With respect to evidence and witnesses, … a prosecutor should not intentionally avoid pursuit of evidence merely because he believes it will damage the prosecutor's case or aid the accused.
The witnesses were possibly "available" in Vermont as early as August of 1984. But the State chose to pursue their appeal rather than bring the Defendant to trial, despite the State's claims at the hearing for the interlocutory appeal that they were "trying to get the witnesses back," to use them.
The almost fifteen month delay in this case, following the disposal of all relevant pre-trial motions, was not brought about by the Defendant. The delays are due soley to the tactical decisions of the State and must be weighted against the government in the balancing process.
III.
Assertion of the Right
As early as January 25, 1984, the Defendant asserted his right to a speedy trial. On March 21, 1984, Defendant demanded that this matter be tried immediately. On four other occasions, including Defendant's Motion to Dismiss the Appeal and Motion for Remand directed to the Vermont Supreme Court, the Defendant asserted his right.
Defendant had made timely and aggressive assertions of his right to a speedy trial.
IV.
Prejudice to Defendant
The question of prejudice to the Defendant is the most important factor to consider in analyzing speedy trial issues. State v. Williams, 143 Vt. 396, 406 (1983), citing State v. Bristol, 143 Vt. 245, 249 (1983); State v. Unwin, 139 Vt. At 197.
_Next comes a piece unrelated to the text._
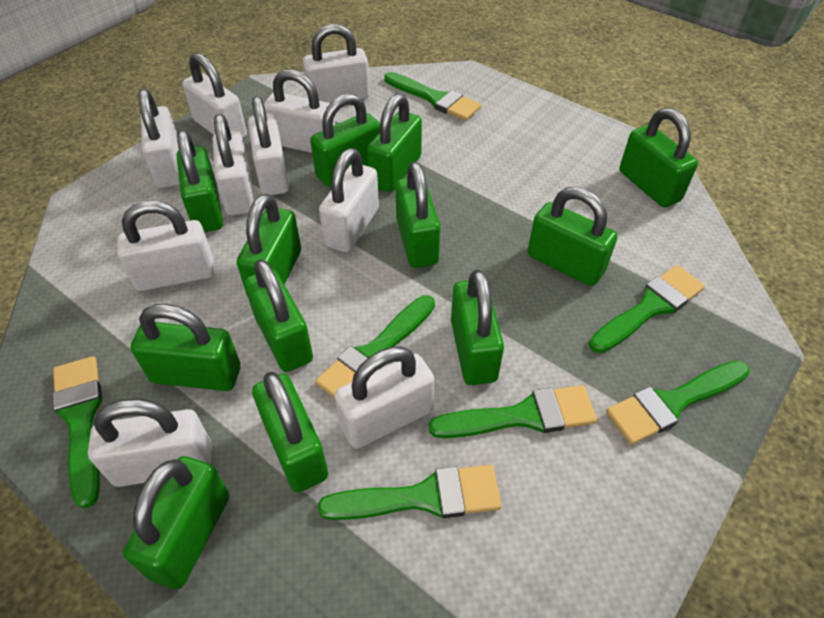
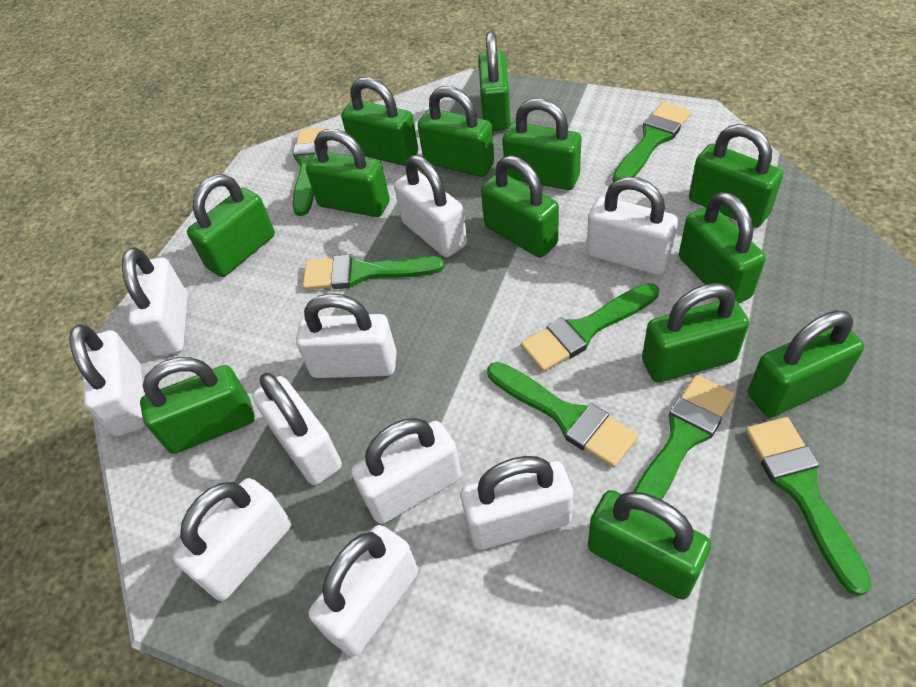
green padlock: 12 -> 13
The U.S. Supreme Court in Barker v. Wingo identified three interests which the speedy trial right was designed to protect from prejudice:
In a pre-Barker case, the Vermont Supreme Court stated essentially these same three interests. See State v. Mahoney, 124 Vt. 488, 490 (1965). The protection may be invoked even though a person is not imprisoned. Id.
In Moore v. Arizona, 414 U.S. 25, 26, the Court observed that in Barker v. Wingo, it had "expressly rejected the motion that an affirmative demonstration of prejudice was necessary to prove a denial of the constitutional right to a speedy trial … ."
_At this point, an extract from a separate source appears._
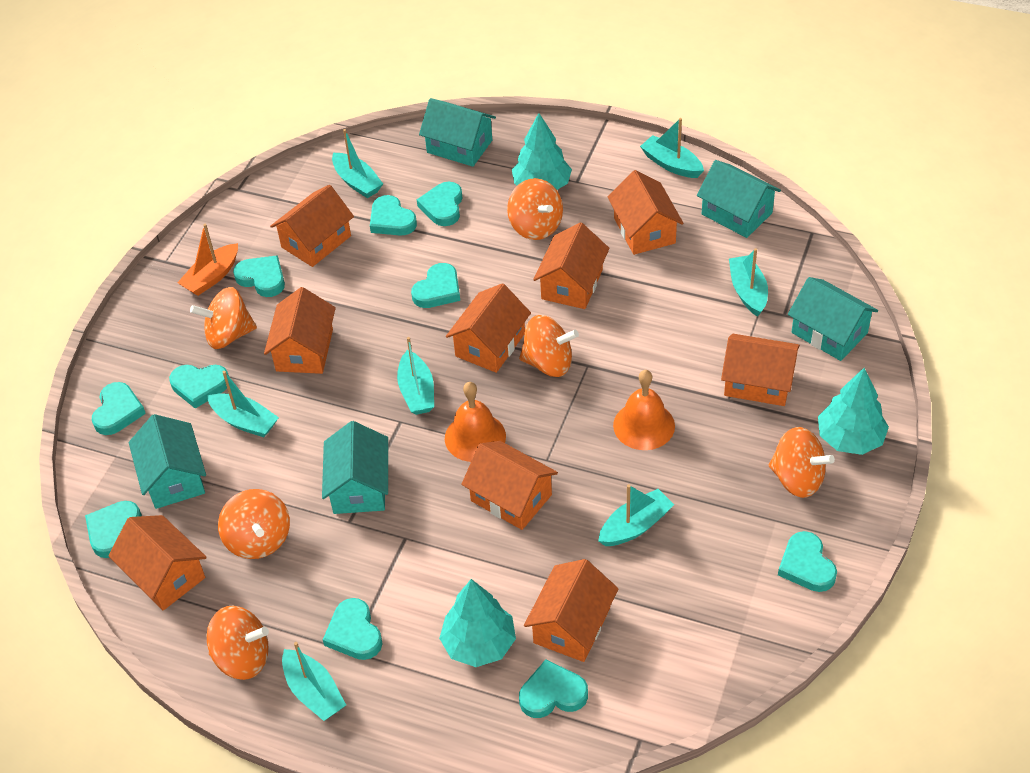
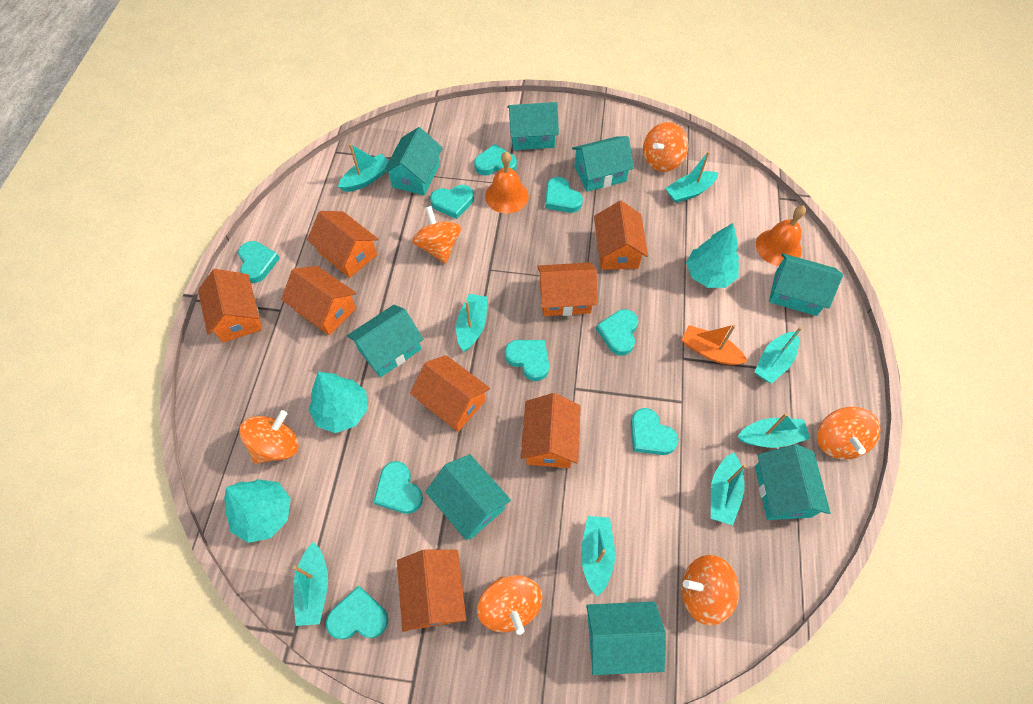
orange house: 9 -> 8
turquoise boat: 7 -> 8
turquoise heart: 10 -> 9
turquoise house: 5 -> 8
We regard none of the four factors identified above [length of delay, reason for delay, defendant's assertion of his right, and prejudice to the defendant] as either a necessary or sufficient condition to the finding of a deprivation of the right of speedy trial. Rather, they are related factors and must be considered together with such other circumstances as may be relevant. In sum, these factors have no talismanic qualities; courts must still engage in a difficult and sensitive balancing process. But, because we are dealing with a fundamental right of the accused, this process must be carried out with full recognition that the accused's interest in a speedy trial is specifically affirmed in the Constitution.
Moore v. Arizona, 414 U.S. at 26, quoting Barker v. Wingo, 407 U.S. at 533.
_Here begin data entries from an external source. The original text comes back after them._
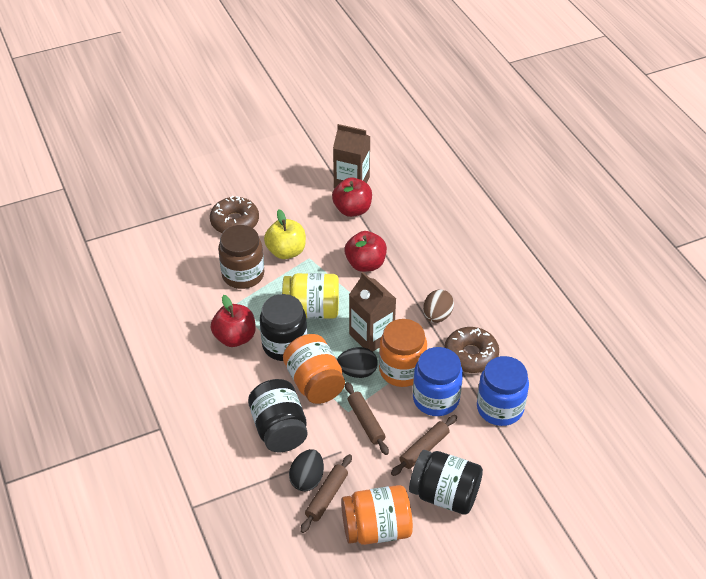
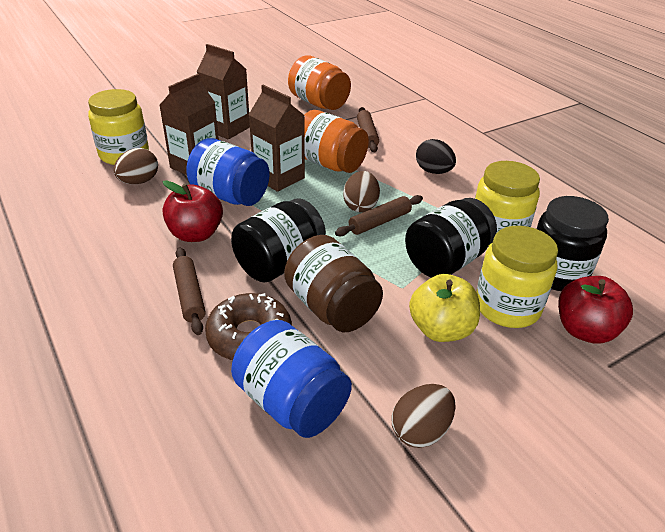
black egg: 2 -> 1
brown carton: 2 -> 3
brown donut: 2 -> 1
brown egg: 1 -> 3
orange jar: 3 -> 2
red apple: 3 -> 2
yellow jar: 1 -> 3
Prejudice to the Defendant caused by delay in bringing him to trial is not confined to the possible prejudice to his defense in those proceedings. Id. at 26-27.
Inordinate delay between arrest, indictment and trial may impair a defendant's ability to present an effective defense. But the major evils protected against by the speedy trial guarantee exist quite apart from actual or possible prejudice to an accused's defense. … Arrest is a public act that may seriously interfere with the defendant's liberty, whether he is free on bail or not, and that may disrupt his employment, drain his financial resources, curtail his associations, subject him to public obloquy and create anxiety in him, his family and his friends.
United States v. Marion, 404 U.S. 307, 320 (1971).
Indeed, the Defendant has made ample showing of personal prejudice, as outlined in U.S. v. Marion, and this fourth factor is satisfied.
V.
Having considered each of the relevant factors, and applying the balancing test to the unique facts of this particular case, the court concludes that Defendant has been denied the right to a speedy trial. The "only possible remedy" for denial of the right to speedy trial is dismissal of the charges with prejudice. Strunk v. United States, 412 U.S. 434 (1973).
Inasmuch as the court concludes that Defendant has been denied the right to a speedy trial, it is unnecessary for the court to reach the Defendant's other motions.
ORDER
Accordingly, Defendant's Motion to Dismiss for Lack of a Speedy Trial is hereby GRANTED.
Dated at ________________ this _______ day of June, 1985.